SES has integrated a NASA instrument payload equipped with an ultraviolet imaging spectrograph onto the company’s SES-14 geostationary communications satellite.
The Global-Scale Observations of the Limb and Disk instrument’s spectrograph is designed to measure temperatures and densities in the Earth’s ionosphere and thermosphere to investigate ionospheric disruptions to navigation and communication transmissions, SES said Tuesday.
SES-14 is built to provide C– and Ku-band wide beam and high-throughput satellite services over Western Europe, Americas, Northwest Africa and Atlantic Ocean.
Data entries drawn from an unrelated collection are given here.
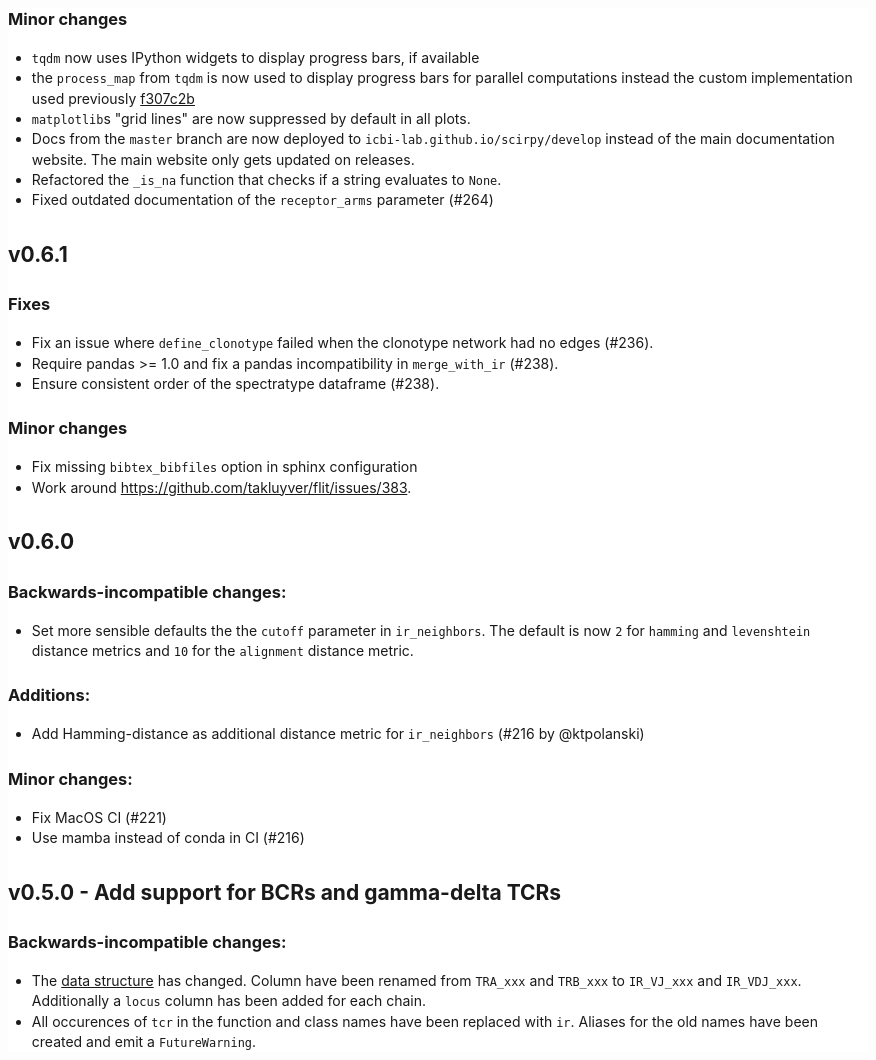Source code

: ### Minor changes

- `tqdm` now uses IPython widgets to display progress bars, if available
- the `process_map` from `tqdm` is now used to display progress bars for parallel computations instead the custom implementation used previously [f307c2b](https://github.com/icbi-lab/scirpy/pull/230/commits/f307c2b9a6a5b3e86ca0399b6142490d15511177)
- `matplotlib`s "grid lines" are now suppressed by default in all plots.
- Docs from the `master` branch are now deployed to `icbi-lab.github.io/scirpy/develop` instead of the main documentation website. The main website only gets updated on releases.
- Refactored the `_is_na` function that checks if a string evaluates to `None`.
- Fixed outdated documentation of the `receptor_arms` parameter (#264)

## v0.6.1

### Fixes

- Fix an issue where `define_clonotype` failed when the clonotype network had no edges (#236).
- Require pandas >= 1.0 and fix a pandas incompatibility in `merge_with_ir` (#238).
- Ensure consistent order of the spectratype dataframe (#238).

### Minor changes

- Fix missing `bibtex_bibfiles` option in sphinx configuration
- Work around https://github.com/takluyver/flit/issues/383.

## v0.6.0

### Backwards-incompatible changes:

- Set more sensible defaults the the `cutoff` parameter in `ir_neighbors`. The default is now `2` for `hamming` and `levenshtein` distance metrics and `10` for the `alignment` distance metric.

### Additions:

- Add Hamming-distance as additional distance metric for `ir_neighbors` (#216 by @ktpolanski)

### Minor changes:

- Fix MacOS CI (#221)
- Use mamba instead of conda in CI (#216)

## v0.5.0 - Add support for BCRs and gamma-delta TCRs

### Backwards-incompatible changes:

- The [data structure](https://icbi-lab.github.io/scirpy/usage-principles.html#data-structure) has changed. Column have been renamed from `TRA_xxx` and `TRB_xxx` to `IR_VJ_xxx` and `IR_VDJ_xxx`. Additionally a `locus` column has been added for each chain.
- All occurences of `tcr` in the function and class names have been replaced with `ir`. Aliases for the old names have been created and emit a `FutureWarning`.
Airbus’ defense and space business developed the SES-14 satellite, while the University of Colorado’s laboratory for atmospheric and space physics built the GOLD instrument.
SES Government Solutions subsidiary and its parent company will provide science data and missions operations support in addition to the host satellite.
The Florida Space Institute at the University of Central Florida serves as principal investigator and NASA’s Goddard Space Flight Center in Maryland provides overall program management support for the project.
The satellite and the GOLD instrument are in the testing phase in France.
NASA and SES plan to launch the satellite with the hosted payload aboard a SpaceX-built Falcon 9 rocket from Cape Canaveral in Florida later this year.